Electronic devices emit light containing blue wavelengths, which tricks our brains into thinking that it is daytime. Numerous studies (Harvard, University of Washington, Thomas Jefferson University, University of Toronto) suggest that blue light in the evening disrupts the brain’s natural sleep-wake cycles (which are crucial for optimal function of the body) by suppressing the bodies natural release of melatonin, a protective hormone. Melatonin's protective properties include anti-inflammatory, antioxidant, and anticoagulopathic properties in addition to endothelial protective effects.
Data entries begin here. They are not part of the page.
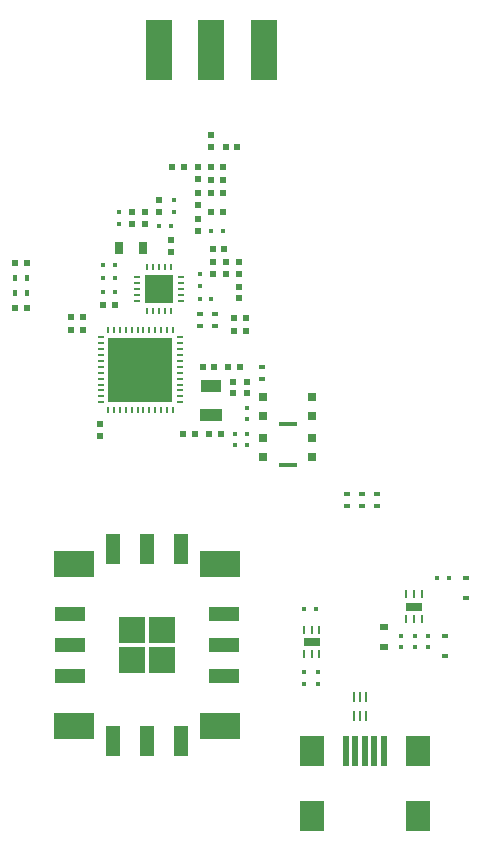
<source format=gbr>
G04 DipTrace 2.3.1.0*
%INTopPaste.gbr*%
%MOMM*%
%ADD25R,0.55X0.55*%
%ADD29R,2.4X2.4*%
%ADD30R,0.5X2.5*%
%ADD31R,2.0X2.5*%
%ADD33R,0.75X0.55*%
%ADD39R,2.286X5.08*%
%ADD45R,0.5X0.25*%
%ADD48R,0.25X0.5*%
%ADD50R,5.4X5.4*%
%ADD53R,0.25X0.95*%
%ADD56R,0.25X0.65*%
%ADD58R,1.4X0.8*%
%ADD59R,1.9X1.1*%
%ADD60R,1.8X1.0*%
%ADD73R,0.55X0.45*%
%ADD84R,0.1X0.35*%
%ADD88R,1.5X0.4*%
%ADD90R,0.7X0.8*%
%ADD95R,0.8X1.0*%
%ADD99R,0.5X0.4*%
%ADD101R,0.4X0.5*%
%ADD103R,0.6X0.4*%
%ADD108R,2.2X2.2*%
%ADD110R,3.4X2.2*%
%ADD112R,1.2X2.6*%
%ADD114R,2.6X1.2*%
%ADD116R,0.4X0.4*%
%FSLAX53Y53*%
G04*
G71*
G90*
G75*
G01*
%LNTopPaste*%
%LPD*%
D25*
X26100Y53350D3*
X25100D3*
X26100Y54450D3*
X25100D3*
X27600Y45400D3*
Y44400D3*
X34600Y44600D3*
X35600D3*
X39450Y50200D3*
X38450D3*
X36250D3*
X37250D3*
X37800Y44600D3*
X36800D3*
X38850Y49000D3*
Y48000D3*
D116*
X56100Y32350D3*
X57100D3*
X55350Y27500D3*
Y26500D3*
X40050Y46800D3*
Y45800D3*
Y43600D3*
Y44600D3*
D25*
X28850Y55500D3*
X27850D3*
X37000Y63350D3*
X38000D3*
X37000Y64950D3*
X38000D3*
X34700Y67150D3*
X33700D3*
X39300Y57050D3*
Y56050D3*
X38200Y58100D3*
Y59100D3*
X37100Y58100D3*
Y59100D3*
X39200Y68850D3*
X38200D3*
X37000D3*
Y69850D3*
X38900Y53300D3*
X39900D3*
X38900Y54350D3*
X39900D3*
X32600Y63350D3*
Y64350D3*
X31400Y63350D3*
Y62350D3*
X30300Y63350D3*
Y62350D3*
X38000Y67150D3*
X37000D3*
D116*
X38000Y61750D3*
X37000D3*
X36000Y56000D3*
X37000D3*
X28850Y56550D3*
X27850D3*
X28850Y57800D3*
X27850D3*
X28850Y58850D3*
X27850D3*
X44850Y29750D3*
X45850D3*
X44850Y24400D3*
Y23400D3*
X46050Y24400D3*
Y23400D3*
D114*
X25000Y26700D3*
Y24100D3*
Y29300D3*
X38100Y26700D3*
Y24100D3*
Y29300D3*
D112*
X31550Y18550D3*
X34450D3*
X28650D3*
X31550Y34850D3*
X34450D3*
X28650D3*
D110*
X37700Y19850D3*
X25400D3*
Y33550D3*
X37700D3*
D108*
X30250Y25400D3*
Y28000D3*
X32850D3*
Y25400D3*
D30*
X50000Y17725D3*
X49200D3*
X51600D3*
X50800D3*
D31*
X54500Y12225D3*
X45500D3*
X54500Y17725D3*
X45500D3*
D30*
X48400D3*
D103*
X58550Y32350D3*
Y30650D3*
X56800Y27450D3*
Y25750D3*
D33*
X51650Y28250D3*
Y26550D3*
D101*
X21350Y57800D3*
X20350D3*
X21350Y56500D3*
X20350D3*
D99*
X51050Y39500D3*
Y38500D3*
X41300Y49200D3*
Y50200D3*
X48450Y39500D3*
Y38500D3*
X49750Y39500D3*
Y38500D3*
D25*
X33600Y60950D3*
Y59950D3*
X35900Y61750D3*
Y62750D3*
Y63950D3*
Y64950D3*
Y66150D3*
Y67150D3*
X39300Y58100D3*
Y59100D3*
X37100Y60200D3*
X38100D3*
D116*
X36000Y57100D3*
Y58100D3*
D95*
X31200Y60350D3*
X29200D3*
D116*
Y62350D3*
Y63350D3*
D25*
X38000Y66050D3*
X37000D3*
D39*
Y77050D3*
X41420D3*
X32580D3*
D25*
X40050Y49000D3*
Y48000D3*
D116*
X54250Y26500D3*
Y27500D3*
X53050Y26500D3*
Y27500D3*
D25*
X21350Y59050D3*
X20350D3*
X21350Y55250D3*
X20350D3*
D116*
X39000Y44600D3*
Y43600D3*
X33600Y62150D3*
X32600D3*
X33800Y64350D3*
Y63350D3*
D90*
X41400Y46100D3*
Y47700D3*
X45500Y46100D3*
Y47700D3*
D88*
X43450Y45400D3*
D90*
X41400Y42650D3*
Y44250D3*
X45500Y42650D3*
Y44250D3*
D88*
X43450Y41950D3*
D45*
X34375Y47250D3*
Y47750D3*
Y48250D3*
Y48750D3*
Y49250D3*
Y49750D3*
Y50250D3*
Y50750D3*
Y51250D3*
Y51750D3*
Y52250D3*
Y52750D3*
D48*
X33750Y53375D3*
X33250D3*
X32750D3*
X32250D3*
X31750D3*
X31250D3*
X30750D3*
X30250D3*
X29750D3*
X29250D3*
X28750D3*
X28250D3*
D45*
X27625Y52750D3*
Y52250D3*
Y51750D3*
Y51250D3*
Y50750D3*
Y50250D3*
Y49750D3*
Y49250D3*
Y48750D3*
Y48250D3*
Y47750D3*
Y47250D3*
D48*
X28250Y46625D3*
X28750D3*
X29250D3*
X29750D3*
X30250D3*
X30750D3*
X31250D3*
X31750D3*
X32250D3*
X32750D3*
X33250D3*
X33750D3*
D50*
X31000Y50000D3*
D48*
X31550Y54975D3*
X32050D3*
X32550D3*
X33050D3*
X33550D3*
D45*
X34425Y55850D3*
Y56350D3*
Y56850D3*
Y57350D3*
Y57850D3*
D48*
X33550Y58725D3*
X33050D3*
X32550D3*
X32050D3*
X31550D3*
D45*
X30675Y57850D3*
Y57350D3*
Y56850D3*
Y56350D3*
Y55850D3*
D29*
X32550Y56850D3*
D53*
X49100Y20700D3*
X49600D3*
X50100D3*
Y22320D3*
X49600D3*
X49100D3*
D56*
X54800Y31000D3*
X54150D3*
X53500D3*
Y28900D3*
X54150D3*
X54800D3*
D58*
X54150Y29950D3*
D84*
X56950Y28850D3*
X56450D3*
X55950D3*
Y29650D3*
X56450D3*
X56950D3*
D56*
X44850Y25900D3*
X45500D3*
X46150D3*
Y28000D3*
X45500D3*
X44850D3*
D58*
X45500Y26950D3*
D59*
X36950Y46150D3*
D60*
Y48650D3*
D73*
X36050Y54700D3*
Y53700D3*
X37350Y54700D3*
Y53700D3*
M02*

</source>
WHC’s circadian lighting implementation (which also includes computer and iPad display night-shifting software) is the most protective of blue light exposure of the available tunable systems, a demand of our 24/7 facility. Dimmer nighttime environments, approaching typical bedtimes, is also a key to promoting dim light melatonin onset. Team members have also been educated about circadian health/lighting and night-shifting software for their personal phones and computers over the last year at bi-annual staff meetings.

Humans spend 90% of our time indoors where lighting is generally inadequate (of circadian stimulus during the day), 90% of diseases are attributed to the “environment” (only 10% to genes), and 90% of operating expenses are employees compensation. We knew upgrading to standard fixed (non-circadian) LEDs would be inappropriate for a 24/7 facility, actively managing fatigue, let alone having a concern for the health and wellbeing of our team. We knew we could make a big improvement in fatigue management, ensuring our staff has a bright future by installing circadian lighting. The circadian lighting system is the perfect fit, a no-brainer, and perfect timing.